Scientists usually follow a careful process. First, they observe rocks, fossils, and landforms. Next, they compare patterns. Then they infer what may have happened. Finally, they build an explanation and check whether the evidence really supports each point.
They may revise their explanation when they discover new evidence. Science is not about sticking to the first idea forever. It is about improving explanations as more clues are found.
This is why fieldwork matters. Geologists and paleontologists study cliffs, canyons, road cuts, riverbanks, and other places where layers are visible. Museums also help because collected fossils and rocks can be compared with samples from many regions.
Real-world application: protecting places and learning from them
Scientists use evidence from rocks and fossils to understand hazards and protect special places.
Step 1: They study the layers in an area.
These layers may reveal old floods, volcanic eruptions, or times when the sea covered the land.
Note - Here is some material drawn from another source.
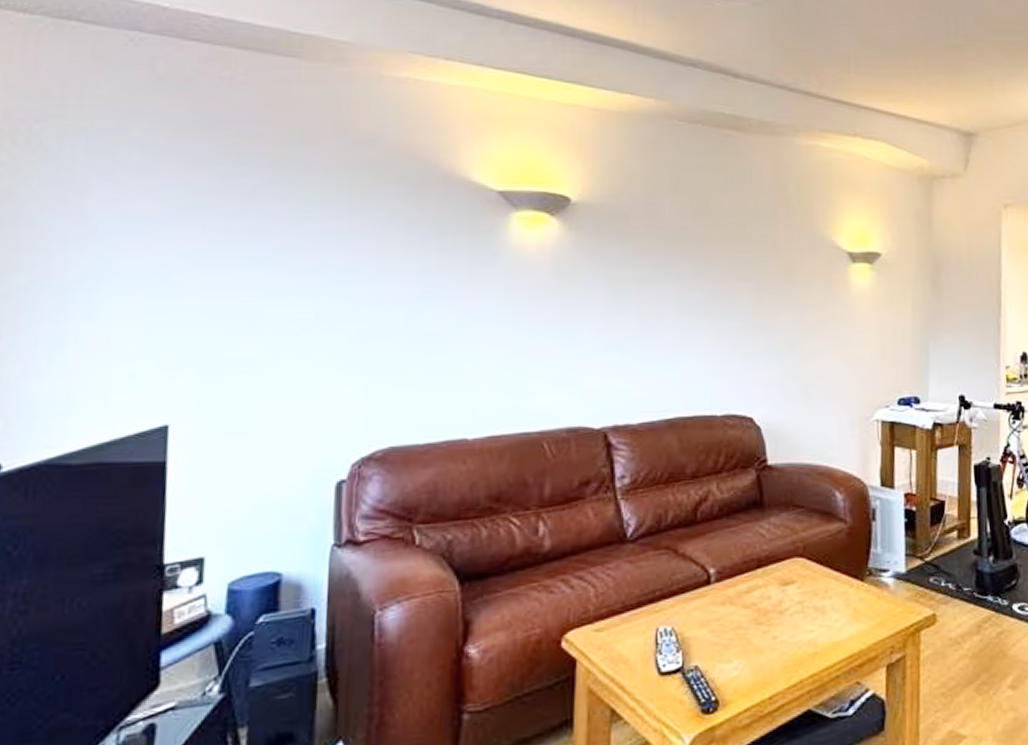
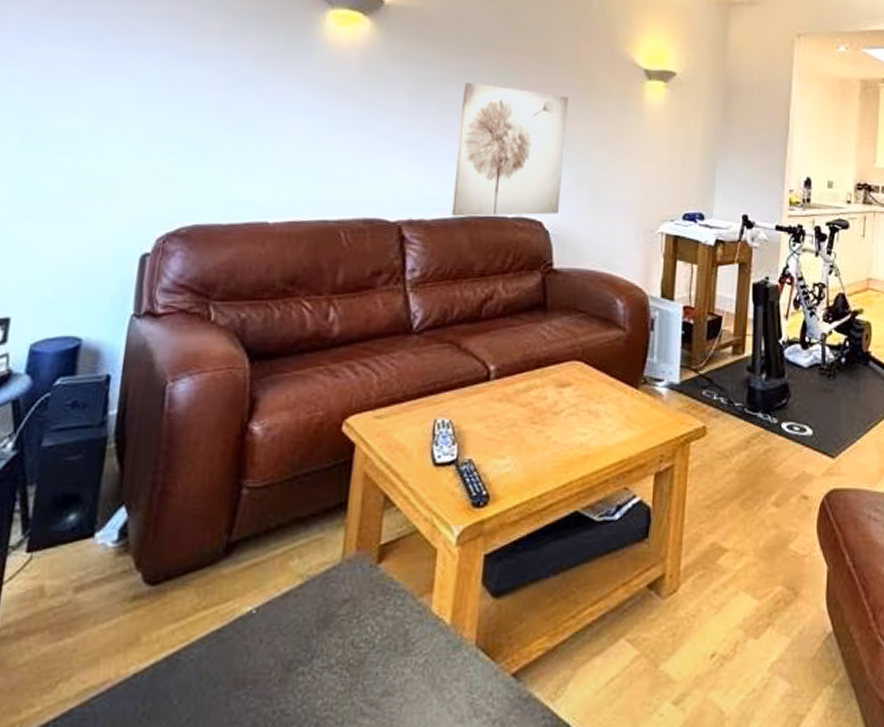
wall art: none [658,279,771,419] -> present [452,83,568,217]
Step 2: They compare patterns with nearby places.
Matching patterns help them know whether a change happened in one small place or across a large region.
Step 3: They use the explanation to make decisions.
Communities can learn where flooding, erosion, or landslides may happen, and parks can protect important fossil sites.
This shows that evidence from the past can help people in the present.
Understanding evidence also helps people care for Earth. When scientists explain how a canyon formed or why fossils appear in certain rocks, they are helping us understand the long history of our planet.
One common mistake is confusing a guess with evidence. Saying "I think this happened" is not enough. You must point to the clues that support the idea.
Another mistake is using evidence that does not match the point. If your point is about water, look for clues connected to water. If your point is about land rising or folding, look for clues about rock position and structure.
A third mistake is relying on only one clue when several clues are available. One fossil may help, but a fossil plus the rock layer plus the shape of the land creates a much stronger explanation.
It is also important not to jump too quickly from observation to conclusion. A shape in a rock may appear to be a fossil, but scientists examine it carefully and compare it with other evidence before deciding.
This skill is not only for Earth science. People use evidence every day. If the ground is wet, clouds are dark, and there is water dripping from leaves, you may explain that it recently rained. Those clues support your explanation.
Science uses the same kind of thinking, but more carefully. Instead of just saying "maybe," scientists connect each point in an explanation to observations they can describe and compare. In Earth science, those observations often come from rocks, layers, fossils, and landforms.
Learning to identify evidence helps you become a stronger thinker. It teaches you to ask not only what happened, but also how do we know?